The website is called Spokeo and their aim is to let you keep track of what (/everything) that your friends are up to on a bunch of different social networking sites, including: last.fm, Amazon, MySpace, LinkedIn, YouTube, Flickr, Digg, Facebook, etc. According to Phil Bradley, who tried it out, the system is able to link the profiles of your friends on different sites, even if they use different login names on each site.
What kind of information can you see? Well, anything that's public and anything else you have access to according to the website:
"All users can track information that is publicly available. Only users who have accesss to private content on a third party site can track that private content in Spokeo."The thing is, there is quite a lot of publicly available data about pretty much everybody on the net. A service like this that aggregates the data and make it easier to find and search, means that the inherent anonymity that comes with there being so much data on the net and that data being distributed over so many websites doesn't apply any longer. Data about you can now be integrated, stored and archived. So what you did a number of years ago on some obscure website, may well come back to find (/haunt) you in the future.
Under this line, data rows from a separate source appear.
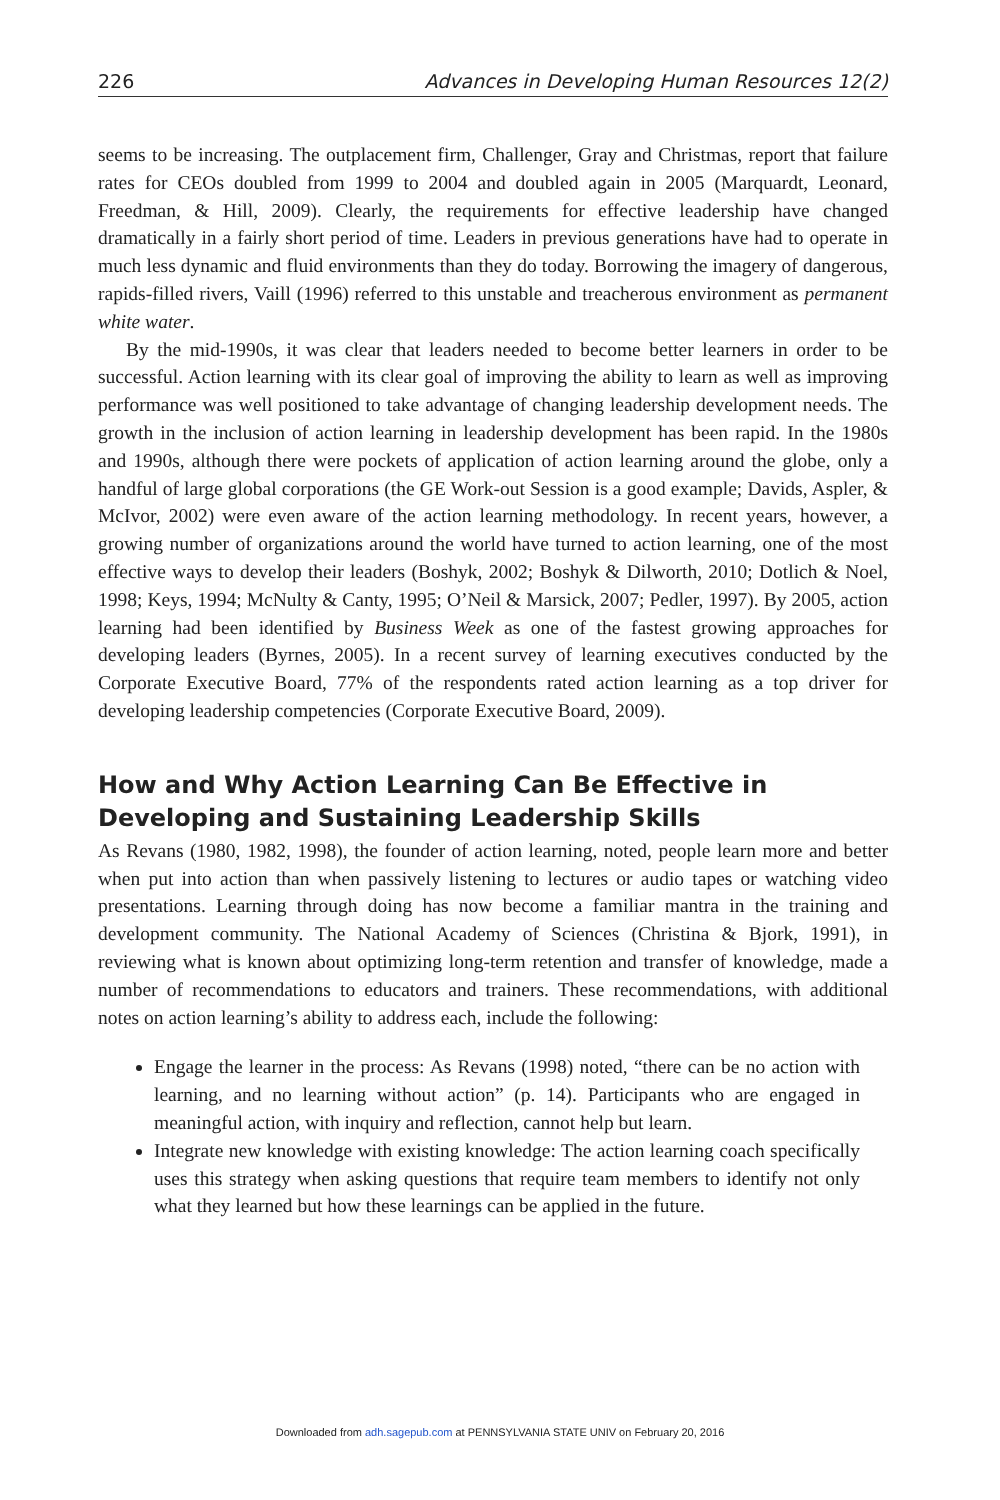226 Advances in Developing Human Resources 12(2)
seems to be increasing. The outplacement firm, Challenger, Gray and Christmas, report that failure rates for CEOs doubled from 1999 to 2004 and doubled again in 2005 (Marquardt, Leonard, Freedman, & Hill, 2009). Clearly, the requirements for effective leadership have changed dramatically in a fairly short period of time. Leaders in previous generations have had to operate in much less dynamic and fluid environments than they do today. Borrowing the imagery of dangerous, rapids-filled rivers, Vaill (1996) referred to this unstable and treacherous environment as permanent white water.
By the mid-1990s, it was clear that leaders needed to become better learners in order to be successful. Action learning with its clear goal of improving the ability to learn as well as improving performance was well positioned to take advantage of changing leadership development needs. The growth in the inclusion of action learning in leadership development has been rapid. In the 1980s and 1990s, although there were pockets of application of action learning around the globe, only a handful of large global corporations (the GE Work-out Session is a good example; Davids, Aspler, & McIvor, 2002) were even aware of the action learning methodology. In recent years, however, a growing number of organizations around the world have turned to action learning, one of the most effective ways to develop their leaders (Boshyk, 2002; Boshyk & Dilworth, 2010; Dotlich & Noel, 1998; Keys, 1994; McNulty & Canty, 1995; O’Neil & Marsick, 2007; Pedler, 1997). By 2005, action learning had been identified by Business Week as one of the fastest growing approaches for developing leaders (Byrnes, 2005). In a recent survey of learning executives conducted by the Corporate Executive Board, 77% of the respondents rated action learning as a top driver for developing leadership competencies (Corporate Executive Board, 2009).
How and Why Action Learning Can Be Effective in Developing and Sustaining Leadership Skills
As Revans (1980, 1982, 1998), the founder of action learning, noted, people learn more and better when put into action than when passively listening to lectures or audio tapes or watching video presentations. Learning through doing has now become a familiar mantra in the training and development community. The National Academy of Sciences (Christina & Bjork, 1991), in reviewing what is known about optimizing long-term retention and transfer of knowledge, made a number of recommendations to educators and trainers. These recommendations, with additional notes on action learning’s ability to address each, include the following:
Engage the learner in the process: As Revans (1998) noted, “there can be no action with learning, and no learning without action” (p. 14). Participants who are engaged in meaningful action, with inquiry and reflection, cannot help but learn.
Integrate new knowledge with existing knowledge: The action learning coach specifically uses this strategy when asking questions that require team members to identify not only what they learned but how these learnings can be applied in the future.
Downloaded from adh.sagepub.com at PENNSYLVANIA STATE UNIV on February 20, 2016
Sound fanciful? Imagine for example that you are applying for a job and the prospective employer has a look at your profile on LinkedIn and then links to your Digg profile only to discover that you particularly like stories about some ultra-liberal political candidate ... or that you're into guns ... or maybe you've shown a passing interest in a certain religious sect. - All this information wouldn't be hard to find, but it's probably not the stuff you want on your CV!
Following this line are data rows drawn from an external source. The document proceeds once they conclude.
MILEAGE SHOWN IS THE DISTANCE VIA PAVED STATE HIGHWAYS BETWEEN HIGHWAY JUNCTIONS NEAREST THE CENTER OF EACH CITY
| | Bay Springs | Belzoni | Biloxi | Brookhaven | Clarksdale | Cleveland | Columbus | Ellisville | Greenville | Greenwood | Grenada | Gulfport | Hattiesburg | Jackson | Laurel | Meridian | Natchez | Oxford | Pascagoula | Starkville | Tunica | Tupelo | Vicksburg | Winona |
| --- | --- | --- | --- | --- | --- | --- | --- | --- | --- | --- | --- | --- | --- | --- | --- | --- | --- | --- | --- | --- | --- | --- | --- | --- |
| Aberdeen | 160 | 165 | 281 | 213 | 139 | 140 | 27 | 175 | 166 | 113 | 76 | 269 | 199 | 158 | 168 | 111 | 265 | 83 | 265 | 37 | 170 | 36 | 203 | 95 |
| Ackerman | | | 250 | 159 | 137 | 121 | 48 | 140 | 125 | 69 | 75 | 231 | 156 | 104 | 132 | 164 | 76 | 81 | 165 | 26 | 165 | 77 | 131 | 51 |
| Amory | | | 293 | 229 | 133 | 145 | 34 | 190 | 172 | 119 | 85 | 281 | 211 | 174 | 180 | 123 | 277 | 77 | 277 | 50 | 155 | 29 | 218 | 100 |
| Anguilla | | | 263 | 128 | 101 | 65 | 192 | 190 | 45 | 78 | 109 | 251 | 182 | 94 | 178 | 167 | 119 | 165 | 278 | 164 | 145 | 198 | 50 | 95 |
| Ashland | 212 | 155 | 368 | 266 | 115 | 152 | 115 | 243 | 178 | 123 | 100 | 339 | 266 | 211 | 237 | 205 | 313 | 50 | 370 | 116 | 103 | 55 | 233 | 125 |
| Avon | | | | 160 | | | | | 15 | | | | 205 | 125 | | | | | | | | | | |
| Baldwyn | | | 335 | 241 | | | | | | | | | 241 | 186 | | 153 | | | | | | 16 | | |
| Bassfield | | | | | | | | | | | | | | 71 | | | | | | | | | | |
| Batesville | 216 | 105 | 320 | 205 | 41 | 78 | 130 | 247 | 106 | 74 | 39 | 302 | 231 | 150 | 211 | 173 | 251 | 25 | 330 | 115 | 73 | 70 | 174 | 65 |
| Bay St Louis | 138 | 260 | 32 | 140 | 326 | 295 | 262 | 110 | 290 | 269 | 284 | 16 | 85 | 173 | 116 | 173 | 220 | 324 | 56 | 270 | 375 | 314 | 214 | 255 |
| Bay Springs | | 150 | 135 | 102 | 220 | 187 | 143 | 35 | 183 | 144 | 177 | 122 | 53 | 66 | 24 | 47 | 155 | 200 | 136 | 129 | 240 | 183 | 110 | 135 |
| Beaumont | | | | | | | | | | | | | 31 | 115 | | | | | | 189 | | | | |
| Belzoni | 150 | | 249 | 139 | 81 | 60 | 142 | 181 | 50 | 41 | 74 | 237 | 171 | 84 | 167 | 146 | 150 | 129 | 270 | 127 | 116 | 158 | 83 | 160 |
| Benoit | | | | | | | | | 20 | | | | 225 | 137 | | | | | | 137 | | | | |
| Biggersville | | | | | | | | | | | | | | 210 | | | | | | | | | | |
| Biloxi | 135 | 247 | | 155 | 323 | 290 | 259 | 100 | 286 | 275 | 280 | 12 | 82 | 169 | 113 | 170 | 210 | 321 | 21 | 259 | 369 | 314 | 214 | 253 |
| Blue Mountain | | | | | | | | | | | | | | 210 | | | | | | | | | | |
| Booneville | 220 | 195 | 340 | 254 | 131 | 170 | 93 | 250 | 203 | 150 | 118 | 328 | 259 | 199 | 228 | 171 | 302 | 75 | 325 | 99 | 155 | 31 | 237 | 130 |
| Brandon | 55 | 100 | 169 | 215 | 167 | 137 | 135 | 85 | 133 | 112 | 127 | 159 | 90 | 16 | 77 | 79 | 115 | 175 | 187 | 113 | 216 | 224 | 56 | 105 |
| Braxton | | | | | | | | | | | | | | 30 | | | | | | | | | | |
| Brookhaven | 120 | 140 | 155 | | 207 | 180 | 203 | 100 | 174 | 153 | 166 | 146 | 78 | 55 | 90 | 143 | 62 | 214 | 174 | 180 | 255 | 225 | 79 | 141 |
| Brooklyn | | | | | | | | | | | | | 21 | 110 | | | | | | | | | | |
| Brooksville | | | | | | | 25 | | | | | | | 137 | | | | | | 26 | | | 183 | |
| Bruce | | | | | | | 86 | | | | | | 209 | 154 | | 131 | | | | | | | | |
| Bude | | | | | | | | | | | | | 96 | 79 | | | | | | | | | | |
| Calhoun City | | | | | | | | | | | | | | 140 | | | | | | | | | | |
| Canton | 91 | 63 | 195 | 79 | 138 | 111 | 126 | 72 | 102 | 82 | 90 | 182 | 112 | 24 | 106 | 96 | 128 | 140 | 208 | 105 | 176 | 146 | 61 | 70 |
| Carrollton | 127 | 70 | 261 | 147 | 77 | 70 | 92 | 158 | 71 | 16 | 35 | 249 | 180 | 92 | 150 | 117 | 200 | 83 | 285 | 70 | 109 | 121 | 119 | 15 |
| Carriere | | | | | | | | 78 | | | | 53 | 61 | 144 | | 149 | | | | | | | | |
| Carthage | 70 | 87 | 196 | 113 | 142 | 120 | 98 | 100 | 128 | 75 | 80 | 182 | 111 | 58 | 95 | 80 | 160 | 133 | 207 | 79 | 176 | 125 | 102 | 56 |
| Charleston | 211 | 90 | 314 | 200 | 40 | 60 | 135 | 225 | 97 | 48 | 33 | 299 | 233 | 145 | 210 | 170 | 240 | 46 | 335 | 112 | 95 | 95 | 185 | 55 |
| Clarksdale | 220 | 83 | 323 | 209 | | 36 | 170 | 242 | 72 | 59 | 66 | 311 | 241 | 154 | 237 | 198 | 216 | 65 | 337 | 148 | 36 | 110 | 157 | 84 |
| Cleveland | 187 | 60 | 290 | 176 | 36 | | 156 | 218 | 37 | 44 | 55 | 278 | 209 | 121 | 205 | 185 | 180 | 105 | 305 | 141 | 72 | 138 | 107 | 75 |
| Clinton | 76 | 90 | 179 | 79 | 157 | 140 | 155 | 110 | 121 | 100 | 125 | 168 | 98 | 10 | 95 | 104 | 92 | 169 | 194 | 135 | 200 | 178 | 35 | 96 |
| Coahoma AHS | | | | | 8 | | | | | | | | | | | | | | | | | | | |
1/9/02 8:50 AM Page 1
Also, it looks like Spokeo isn't the only "social content aggregator" and that these sites are becoming quite common, according to this post on Techcrunch.
1 comment:
Mark - just started reading the blog. Privacy is becoming more of an issue for me - maybe I should start doing research on it. What bugs me is the lack of discussion about in our our community. In fact, some researchers I know boast of being able to link user identities across different sites (often without users being aware of it). If insurance companies, employers gain access to such tools, imagine what will happen. And researchers never stop to ask whether this is right. I think privacy is the atom bomb of CS, yet unlike physicists, computer scientists are not discussing ethical questions around it.